At about this time, Cornell Aeronautical Research Labs made major contributions to automobile safety by applying aircraft design and safety standards to automobiles. The embodiment of this philosophy was a "safety car" that Cornell and an insurance company, Liberty Mutual, jointly sponsored. It's on display at the Henry Ford today.
"It's a '56 Ford that they modified," Casey said. "It has doors that were very much like a bifold closet door, so you had this huge opening to go through to get inside It actually put the driver in the middle of the car, with a pair of handlebars, not a steering wheel, to steer it."
Before the car started off, the dashboard swung around and locked the driver in place behind the handlebars.

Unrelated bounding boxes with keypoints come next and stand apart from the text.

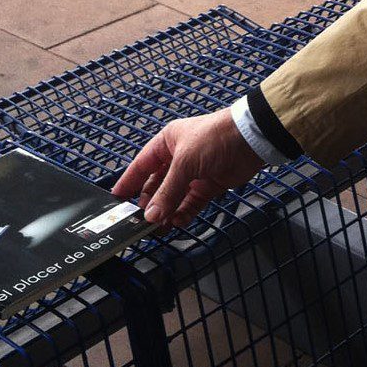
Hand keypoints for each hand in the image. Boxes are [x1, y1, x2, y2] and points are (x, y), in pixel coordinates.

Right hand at [111, 109, 263, 229]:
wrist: (251, 139)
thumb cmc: (215, 137)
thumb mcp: (185, 162)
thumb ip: (167, 191)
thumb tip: (150, 215)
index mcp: (167, 143)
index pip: (141, 166)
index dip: (128, 183)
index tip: (115, 200)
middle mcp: (178, 157)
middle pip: (157, 185)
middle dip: (149, 204)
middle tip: (138, 223)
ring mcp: (194, 173)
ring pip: (173, 197)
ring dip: (165, 212)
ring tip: (156, 228)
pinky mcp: (209, 185)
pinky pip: (190, 204)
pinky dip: (183, 214)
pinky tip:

Despite that the industry only went about as far as robust door locks, force-absorbing steering wheels, and padded dashboards by the mid-1960s. That was when the equivalent of a nuclear bomb hit.
In 1965, consumer activist Ralph Nader published "Unsafe at any Speed," a blistering attack on the GM's Corvair compact car.
That prompted Congressional investigations into the industry as a whole, culminating in the National Highway Traffic Safety Act in 1966. The stage was set for a regime of safety regulation that continues to this day.
Within two years of the act's passage, cars were required to have safety belts with shoulder harnesses. That paid off in the coming years: As U.S. states gradually began making belt-use mandatory in 1984, accident injuries and fatalities declined.
As safety innovations matured, more were destined to be mandated as standard features. The airbag, which dates back to the 1950s, is one example. John Hetrick of Newport, Pa., patented an automotive version in 1952, drawing on his naval engineering background and hoping to offer his own family extra protection in a crash.
Ford and GM began offering the bags in the early 1970s, but soon dropped them due to lack of consumer demand. A decade later, Mercedes-Benz embraced the devices, making them standard on its some of its 1985 models. Driver airbags became mandatory in the U.S. for the 1989 model year, and passenger airbags for the 1998 model year.
With the increase in crash testing in the 1960s, the concept of a crush or crumple zone gained currency as a way to allow vehicles to absorb the force of a collision. This "crush space" was clearly visible in a success story of the 1980s: the minivan. It lacked the flat vertical face of earlier vans.
Not every safety feature needed a push from the feds. Public fears about roll over accidents, especially in SUVS, have led manufacturers to start installing electronic stability control. Mercedes developed the first version in 1995 and licensed it to other manufacturers at no charge.
Antilock brakes had been around in the European aviation and automotive industryies since the 1930s. The Mercedes-Benz gave its S-Class ABS in 1978, and Lincoln became the first U.S brand to offer them in 1985.
The next frontier is crash avoidance, said Russ Rader, director of media relations at the Insurance Institute for Highway Safety. New systems signal drivers they have veered out of their lanes, and adaptive headlights turn into curves. There are even systems that signal you when you are following a vehicle too closely.
"We have done a lot to protect people in crashes," he said. "These new systems hold promise to to help keep people out of crashes."
"The caution is that we don't know how effective they will be be. In the past, we have had systems touted as the next great thing, but they have fallen flat. And the poster child for that is ABS."
Hyundai has a new concept called QarmarQ HED 4 featuring a soft plastic windshield and super-absorbent bumpers and fenders to soften the blow to pedestrians in its path. It reportedly tested well in computer animated trials.
Henry Bliss, the nation's first-ever accident fatality, might have fared better if one of the industry's new pedestrian friendly concept cars had been on the streets of New York back in 1899.